Not so. Gilmore got a midnight pardon from former President Donald Trump in 2021, and then stunningly won back the chairmanship of the Ocean County Republican Party earlier this month in a 333-320 squeaker against Ocean County Sheriff Michael Mastronardy.

Gilmore now faces the task of reuniting a fractured county party – committeepeople in some parts of the county, especially Lakewood, voted strongly for Mastronardy – and Dancer’s open Assembly seat is the first test of Gilmore’s second era.

Gilmore will naturally want an Ocean Republican to fill the seat, in accordance with the original 12th district agreement, but it may not be so simple. Jackson and Plumsted, the two Ocean towns in the district, don’t have nearly enough votes to get a candidate across the finish line on their own, so alliances will have to be forged.

What’s more, not every Jackson and Plumsted committeeperson is a Gilmore acolyte, meaning that there could be a potential split, with multiple different Ocean candidates competing for the nomination. Jackson in particular has no fewer than three competing Republican factions, and it will be a challenge for Gilmore to unify fractious local political players behind a common goal.

That might lead to a number of different outcomes. Gilmore could forge an alliance with one or more of the other county chairmen to get his preferred Ocean candidate, in exchange for some future concessions later; the other counties could align themselves with an anti-Gilmore candidate from Ocean, thus preserving the county balance while still giving Gilmore a black eye; or Ocean could get completely shut out and the seat would go to Monmouth or Middlesex.

The specter of senatorial courtesy

The true prize in New Jersey state politics, however, is a Senate seat, not an Assembly seat. And thanks to Sam Thompson’s advanced age – he’ll be 88 on Election Day 2023 – the 12th district is likely to have an open race for Senate sometime this decade.

As a resident of Old Bridge, Thompson gives state Republicans something hugely valuable: senatorial courtesy over Middlesex County. Any prospective judge, cabinet official, or state board member from anywhere in the massive, Democratic-leaning county has to get Thompson’s blessing before they can reach the Senate floor.

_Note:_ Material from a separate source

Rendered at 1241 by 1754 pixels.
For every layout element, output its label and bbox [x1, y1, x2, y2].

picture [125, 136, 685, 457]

If and when Thompson leaves the Senate, Republicans will have a major incentive to replace him with another Middlesex candidate; the 12th district is the only Republican-leaning district that includes a significant chunk of Middlesex. A Monmouth or Ocean senator, on the other hand, would be redundant, since both of those counties already have at least one Republican senator from a safe seat.

But the natural progression of New Jersey politics is for members of the Assembly to become senators, and if neither sitting assemblymember is from Middlesex when Thompson departs, that could lead to some awkward questions. 

Will Robert Clifton, diligently toiling away in the Assembly since 2012, let an opportunity to join the Senate pass him by? Will Ocean and Monmouth Republicans really just accept the logic that Middlesex owns the 12th district Senate seat in perpetuity?

The maneuvering for that inevitable fight starts now, with Dancer’s Assembly seat. Gilmore could make a deal with Middlesex Republicans to back a Middlesex candidate for Senate in the future in exchange for a new Ocean assemblymember; alternately, Gilmore could align with Clifton and the Monmouth Republican Party, pledging to support Clifton’s bid for the Senate when the time comes.

There are no clear answers yet. The number of unknowns – how Gilmore will approach the situation, how the other county party chairs will react to Gilmore, who the Assembly candidates themselves might be – is high.

Dancer himself didn’t have an easy road to the Assembly, and it looks like his successor won’t, either.